**DOCUMENT SECTION:**
· · · · ·

RSS not an ageing men’s club but a lively, social body

  • Rajiv Tuli, None, New Delhi
  • Updated: Jul 30, 2015 15:02 IST

The RSS has been espousing social and nationalist causes since its inception in 1925. Yet, lies are spread about both the organisation and its swayamsevaks. Though the RSS works at the grassroots level and believes in developing a bond with ordinary citizens, many rely on news reports and analyses for information about the RSS, which often leads to a false perception of the RSS.

The RSS has an array of outfits doing social work. The Vanvasi Kalyan Ashram works for the welfare of tribals, Sewa Bharati works in slums, Vidya Bharati runs schools and colleges are among the country’s biggest service organisations outside the government. All in all, the sangh parivar runs over 152,000 different service projects and they work without any State grant.

The other issue that keeps cropping up is about the dwindling number of shakhas. There are 51,330 shakhas in India, held at 33,222 places. This is after the 25% increase in our shakhas as compared to 2012. This year, 4,000 students participated in our personality development camps in Haryana and some 2,500 students in Delhi.

· · · · ·

**TASKS TO COMPLETE:**
a – According to the RSS article, how many shakhas are there in India?
b – Extract word for word from the RSS article the passage from "The other issue" up to and including "students in Delhi.".
The rows come from a different source than the RSS article.

· · · · ·

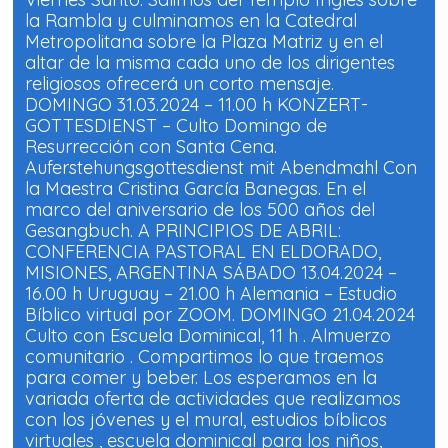
e
t
t
i
i
la Rambla y culminamos en la Catedral
e
r
r
v
e
e
Metropolitana sobre la Plaza Matriz y en el
n
n
altar de la misma cada uno de los dirigentes
F
W
n
a
h
i
religiosos ofrecerá un corto mensaje.
c
a
e
t
DOMINGO 31.03.2024 – 11.00 h KONZERT-
t
b
s
o
A
GOTTESDIENST – Culto Domingo de
s
o
p
Resurrección con Santa Cena.
o
k
p
(
(
Auferstehungsgottesdienst mit Abendmahl Con
t
S
S
e
e
la Maestra Cristina García Banegas. En el
a
a
b
b
marco del aniversario de los 500 años del
a
r
r
Gesangbuch. A PRINCIPIOS DE ABRIL:
e
e
e
e
CONFERENCIA PASTORAL EN ELDORADO,
n
n
s
u
u
MISIONES, ARGENTINA SÁBADO 13.04.2024 –
n
n
a
a
16.00 h Uruguay – 21.00 h Alemania – Estudio
v
v
d
Bíblico virtual por ZOOM. DOMINGO 21.04.2024
e
e
n
n
Culto con Escuela Dominical, 11 h . Almuerzo
t
t
e
a
a
comunitario . Compartimos lo que traemos
n
n
a
a
para comer y beber. Los esperamos en la
n
n
E
variada oferta de actividades que realizamos
u
u
e
e
con los jóvenes y el mural, estudios bíblicos
v
v
a
a
virtuales , escuela dominical para los niños,
)
)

· · · · ·

**SOLUTIONS TO THE EXERCISE:**
a – There are 51,330 shakhas in India.

b –
The other issue that keeps cropping up is about the dwindling number of shakhas. There are 51,330 shakhas in India, held at 33,222 places. This is after the 25% increase in our shakhas as compared to 2012. This year, 4,000 students participated in our personality development camps in Haryana and some 2,500 students in Delhi.